Protecting Your Kids from the Growing Dangers of Social Media

In the work of the Cyber ​​Psychology Research Group at Nottingham Trent University, we discussed the perceived issues and harms of online social media use with young people, parents and teachers. It’s no secret that parents need to be vigilant about online safety, but as the world of social media becomes more accessible to kids still in elementary school, a whole new list of online problems has emerged. It’s important for parents to understand the various technologies their children use to keep themselves safe online. Parents can help their children navigate the digital world, including social media, through open dialogue, observation, and interaction, so they can safely enjoy and benefit from the increasingly connected world we live in.

As a parent, you can monitor your child’s social media access and help them develop good online habits. You can track your child’s online activity and turn on parental controls to check how long they’re using it and what they’re using it for. Parental control apps can also help you make sure your kids use their smart devices in an age-appropriate way.

It is important that parents become well-informed social media users by reading the relevant privacy policies to ensure they use their maturity to make informed decisions for their children. Experts say open lines of communication, age restrictions and activity tracking when needed are some steps parents can take to help children overcome the dangers of social media by allowing them to connect with their peers on their own terms. Elgersma advises parents to browse their social media feeds with their children until they are old enough to go online and openly discuss what they see.

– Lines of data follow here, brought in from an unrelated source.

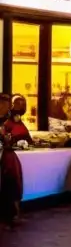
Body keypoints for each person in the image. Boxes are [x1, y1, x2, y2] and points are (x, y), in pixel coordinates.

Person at [0, 94, 29, 227]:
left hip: (8, 157)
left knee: (12, 183)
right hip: (5, 159)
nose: (9, 108)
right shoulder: (5, 122)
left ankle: (11, 214)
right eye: (7, 104)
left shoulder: (5, 120)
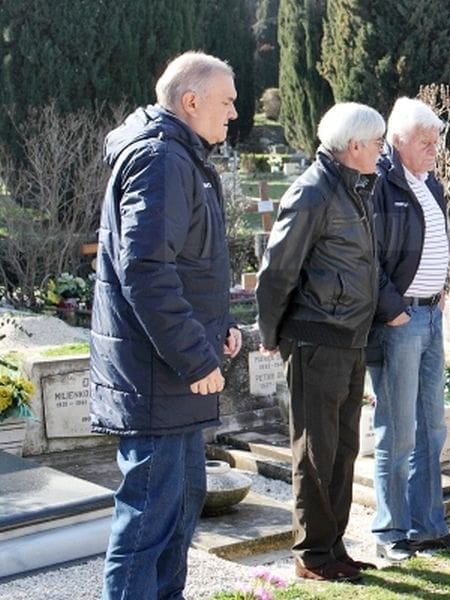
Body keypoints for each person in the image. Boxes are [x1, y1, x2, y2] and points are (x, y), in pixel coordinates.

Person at [90, 51, 243, 600]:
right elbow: (147, 271)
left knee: (176, 517)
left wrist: (218, 328)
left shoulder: (183, 156)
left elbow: (187, 263)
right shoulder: (162, 159)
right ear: (191, 100)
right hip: (159, 377)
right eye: (226, 101)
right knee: (147, 528)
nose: (233, 113)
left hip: (171, 376)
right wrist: (196, 357)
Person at [256, 102, 386, 582]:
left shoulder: (353, 189)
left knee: (344, 448)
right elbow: (277, 271)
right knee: (316, 450)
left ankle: (334, 546)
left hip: (350, 337)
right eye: (377, 142)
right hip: (316, 338)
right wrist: (269, 332)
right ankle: (312, 554)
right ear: (354, 147)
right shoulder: (312, 192)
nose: (380, 150)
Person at [367, 97, 450, 562]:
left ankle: (430, 525)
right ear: (398, 140)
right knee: (398, 430)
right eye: (426, 141)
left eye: (437, 140)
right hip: (400, 320)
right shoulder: (379, 183)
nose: (435, 149)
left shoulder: (429, 183)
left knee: (433, 427)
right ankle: (391, 532)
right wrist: (393, 309)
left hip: (431, 316)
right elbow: (366, 255)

Ensuring that lines of communication are always open and that kids use their device in a public place (where you can sometimes be the parent behind their back) are potentially more effective strategies than “following” their social account, Goetz said. Parents should regularly communicate with their children about cyberbullying and building trust so that your children can talk to you if they are being bullied.

While experts are just beginning to understand the impact of social media on children, research shows that children under 11 who use Instagram and Snapchat are more likely to have problematic digital behaviours, such as having online-only friends and visiting websites. Parents will not consent and are more likely to engage in online harassment. With these findings in mind, it’s time to look at what we know about how social media use affects children of different ages. Experts agree that it is important for children and teens to develop safe digital habits and that parents are aware of the realities of data collection and communicate with them before downloading any app, signing up for a social media account or gaining access to a virtual school. Their children should be made to share this information and this is a non-negotiable stance that needs to be taken, no matter how difficult it may be.

The emergence of platforms such as Tik-Tok brings with it a whole new paradigm in how parenting should be facilitated in the modern age.